▸ **WHAT TO PRODUCE**
Write out again only the lines that run from the start of the entries to the line containing "There are a wide", both included.
________________________
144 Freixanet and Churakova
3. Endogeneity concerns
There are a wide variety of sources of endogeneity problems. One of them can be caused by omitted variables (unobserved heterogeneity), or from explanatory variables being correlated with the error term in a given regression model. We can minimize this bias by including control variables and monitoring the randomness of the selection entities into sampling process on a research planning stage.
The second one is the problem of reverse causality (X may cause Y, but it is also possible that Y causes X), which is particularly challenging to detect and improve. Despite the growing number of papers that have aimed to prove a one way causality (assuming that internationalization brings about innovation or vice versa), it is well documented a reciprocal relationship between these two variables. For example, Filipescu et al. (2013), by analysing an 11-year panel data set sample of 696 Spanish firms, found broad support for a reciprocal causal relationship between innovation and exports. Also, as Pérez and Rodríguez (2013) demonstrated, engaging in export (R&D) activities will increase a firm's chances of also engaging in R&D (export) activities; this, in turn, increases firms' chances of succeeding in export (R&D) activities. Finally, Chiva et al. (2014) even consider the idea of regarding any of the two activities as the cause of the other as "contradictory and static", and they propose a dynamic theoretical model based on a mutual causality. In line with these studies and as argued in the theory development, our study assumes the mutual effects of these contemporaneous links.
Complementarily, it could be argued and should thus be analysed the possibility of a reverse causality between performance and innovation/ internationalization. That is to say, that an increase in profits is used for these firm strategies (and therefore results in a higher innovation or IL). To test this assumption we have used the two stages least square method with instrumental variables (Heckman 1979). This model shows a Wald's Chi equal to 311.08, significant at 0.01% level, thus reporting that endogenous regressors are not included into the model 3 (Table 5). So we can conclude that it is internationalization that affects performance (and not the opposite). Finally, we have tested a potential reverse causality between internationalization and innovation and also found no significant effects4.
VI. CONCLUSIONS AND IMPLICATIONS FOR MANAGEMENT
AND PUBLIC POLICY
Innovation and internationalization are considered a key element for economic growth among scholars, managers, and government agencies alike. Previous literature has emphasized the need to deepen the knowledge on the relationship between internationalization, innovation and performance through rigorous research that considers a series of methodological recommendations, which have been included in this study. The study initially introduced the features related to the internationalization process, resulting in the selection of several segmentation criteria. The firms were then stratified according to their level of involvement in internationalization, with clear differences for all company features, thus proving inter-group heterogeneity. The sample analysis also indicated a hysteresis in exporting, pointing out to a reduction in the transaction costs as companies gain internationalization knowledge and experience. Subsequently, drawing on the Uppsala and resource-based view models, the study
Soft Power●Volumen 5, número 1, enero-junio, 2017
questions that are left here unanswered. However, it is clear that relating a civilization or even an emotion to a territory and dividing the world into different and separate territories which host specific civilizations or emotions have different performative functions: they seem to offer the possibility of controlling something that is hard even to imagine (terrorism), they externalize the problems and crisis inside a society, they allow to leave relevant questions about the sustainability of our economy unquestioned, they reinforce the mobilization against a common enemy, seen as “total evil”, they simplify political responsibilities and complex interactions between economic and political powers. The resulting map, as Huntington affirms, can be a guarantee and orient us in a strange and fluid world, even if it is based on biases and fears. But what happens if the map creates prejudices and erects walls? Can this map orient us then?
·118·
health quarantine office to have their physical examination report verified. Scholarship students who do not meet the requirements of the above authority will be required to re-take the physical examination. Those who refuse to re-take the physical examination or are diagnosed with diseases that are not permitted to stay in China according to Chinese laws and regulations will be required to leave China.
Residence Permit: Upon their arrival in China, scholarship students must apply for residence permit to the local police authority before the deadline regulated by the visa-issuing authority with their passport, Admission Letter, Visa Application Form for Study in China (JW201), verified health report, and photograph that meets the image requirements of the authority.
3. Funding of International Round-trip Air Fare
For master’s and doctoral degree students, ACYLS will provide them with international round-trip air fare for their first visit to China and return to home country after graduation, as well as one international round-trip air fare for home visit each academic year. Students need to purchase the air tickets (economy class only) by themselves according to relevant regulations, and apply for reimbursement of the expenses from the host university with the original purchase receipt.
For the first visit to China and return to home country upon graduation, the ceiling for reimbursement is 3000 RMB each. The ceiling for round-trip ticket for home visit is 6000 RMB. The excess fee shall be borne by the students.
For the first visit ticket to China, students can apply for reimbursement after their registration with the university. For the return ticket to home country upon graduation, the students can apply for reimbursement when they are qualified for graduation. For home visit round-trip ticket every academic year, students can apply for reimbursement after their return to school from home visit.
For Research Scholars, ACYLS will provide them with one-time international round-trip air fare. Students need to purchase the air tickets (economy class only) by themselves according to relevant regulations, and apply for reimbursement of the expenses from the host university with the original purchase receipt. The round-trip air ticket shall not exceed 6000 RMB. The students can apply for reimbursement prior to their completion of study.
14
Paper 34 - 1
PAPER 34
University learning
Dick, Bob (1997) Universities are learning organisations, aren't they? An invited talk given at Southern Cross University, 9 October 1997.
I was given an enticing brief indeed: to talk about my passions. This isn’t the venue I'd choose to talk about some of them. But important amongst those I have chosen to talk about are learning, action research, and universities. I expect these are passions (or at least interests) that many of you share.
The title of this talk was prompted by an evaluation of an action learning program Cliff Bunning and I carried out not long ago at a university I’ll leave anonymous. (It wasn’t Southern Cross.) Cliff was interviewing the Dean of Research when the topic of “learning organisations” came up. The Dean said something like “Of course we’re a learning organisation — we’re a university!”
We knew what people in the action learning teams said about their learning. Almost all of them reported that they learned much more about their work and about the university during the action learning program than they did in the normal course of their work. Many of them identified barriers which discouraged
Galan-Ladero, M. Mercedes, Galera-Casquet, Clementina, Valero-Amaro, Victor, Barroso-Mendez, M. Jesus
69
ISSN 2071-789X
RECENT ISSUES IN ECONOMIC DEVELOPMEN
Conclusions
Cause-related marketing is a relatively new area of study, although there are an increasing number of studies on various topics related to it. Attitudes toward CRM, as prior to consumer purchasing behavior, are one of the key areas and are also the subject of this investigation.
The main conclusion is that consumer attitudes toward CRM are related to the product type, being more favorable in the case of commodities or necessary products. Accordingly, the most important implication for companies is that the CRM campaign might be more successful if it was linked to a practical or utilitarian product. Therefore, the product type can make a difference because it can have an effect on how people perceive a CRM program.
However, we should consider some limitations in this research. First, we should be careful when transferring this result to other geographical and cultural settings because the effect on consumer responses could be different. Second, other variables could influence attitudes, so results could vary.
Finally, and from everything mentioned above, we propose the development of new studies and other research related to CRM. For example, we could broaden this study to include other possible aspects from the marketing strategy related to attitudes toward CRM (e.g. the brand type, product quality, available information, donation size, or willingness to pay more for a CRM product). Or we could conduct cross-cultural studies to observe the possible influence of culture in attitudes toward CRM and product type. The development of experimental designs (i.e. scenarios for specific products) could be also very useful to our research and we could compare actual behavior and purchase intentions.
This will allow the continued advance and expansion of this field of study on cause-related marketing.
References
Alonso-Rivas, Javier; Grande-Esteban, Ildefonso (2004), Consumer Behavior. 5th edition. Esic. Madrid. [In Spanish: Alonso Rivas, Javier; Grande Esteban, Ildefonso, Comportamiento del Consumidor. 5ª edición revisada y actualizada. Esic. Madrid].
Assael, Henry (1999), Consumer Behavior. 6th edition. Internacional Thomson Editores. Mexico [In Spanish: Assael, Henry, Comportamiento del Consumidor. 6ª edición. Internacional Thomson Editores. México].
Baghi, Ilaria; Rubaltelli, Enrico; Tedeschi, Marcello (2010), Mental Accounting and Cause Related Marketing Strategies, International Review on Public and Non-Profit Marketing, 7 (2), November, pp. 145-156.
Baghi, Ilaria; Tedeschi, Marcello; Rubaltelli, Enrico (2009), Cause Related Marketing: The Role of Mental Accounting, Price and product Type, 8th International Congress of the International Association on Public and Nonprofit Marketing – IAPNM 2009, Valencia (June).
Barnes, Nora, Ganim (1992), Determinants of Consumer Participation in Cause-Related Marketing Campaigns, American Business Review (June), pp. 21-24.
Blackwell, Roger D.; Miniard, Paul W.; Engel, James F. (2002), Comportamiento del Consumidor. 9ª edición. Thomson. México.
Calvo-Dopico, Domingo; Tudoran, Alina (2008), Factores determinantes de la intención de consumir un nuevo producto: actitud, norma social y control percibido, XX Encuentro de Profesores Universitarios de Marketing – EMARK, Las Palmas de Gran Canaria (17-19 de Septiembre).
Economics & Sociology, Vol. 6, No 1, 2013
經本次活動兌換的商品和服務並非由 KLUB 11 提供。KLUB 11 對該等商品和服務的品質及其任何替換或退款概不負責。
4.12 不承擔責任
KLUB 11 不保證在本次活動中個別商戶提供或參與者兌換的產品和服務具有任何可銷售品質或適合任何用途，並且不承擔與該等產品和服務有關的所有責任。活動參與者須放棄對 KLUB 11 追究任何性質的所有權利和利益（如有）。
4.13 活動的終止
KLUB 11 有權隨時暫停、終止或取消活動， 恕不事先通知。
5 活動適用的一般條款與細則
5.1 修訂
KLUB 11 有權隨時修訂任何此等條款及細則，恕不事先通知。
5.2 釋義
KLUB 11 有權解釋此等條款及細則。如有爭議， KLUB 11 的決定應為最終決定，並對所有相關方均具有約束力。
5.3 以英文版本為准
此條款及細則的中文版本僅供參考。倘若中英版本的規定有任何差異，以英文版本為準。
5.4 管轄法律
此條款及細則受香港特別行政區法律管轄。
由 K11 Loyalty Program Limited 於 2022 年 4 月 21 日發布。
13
________________________
▸ **PROBLEM SOLUTION**
144 Freixanet and Churakova
3. Endogeneity concerns
There are a wide variety of sources of endogeneity problems. One of them can be caused by omitted variables (unobserved heterogeneity), or from explanatory variables being correlated with the error term in a given regression model. We can minimize this bias by including control variables and monitoring the randomness of the selection entities into sampling process on a research planning stage.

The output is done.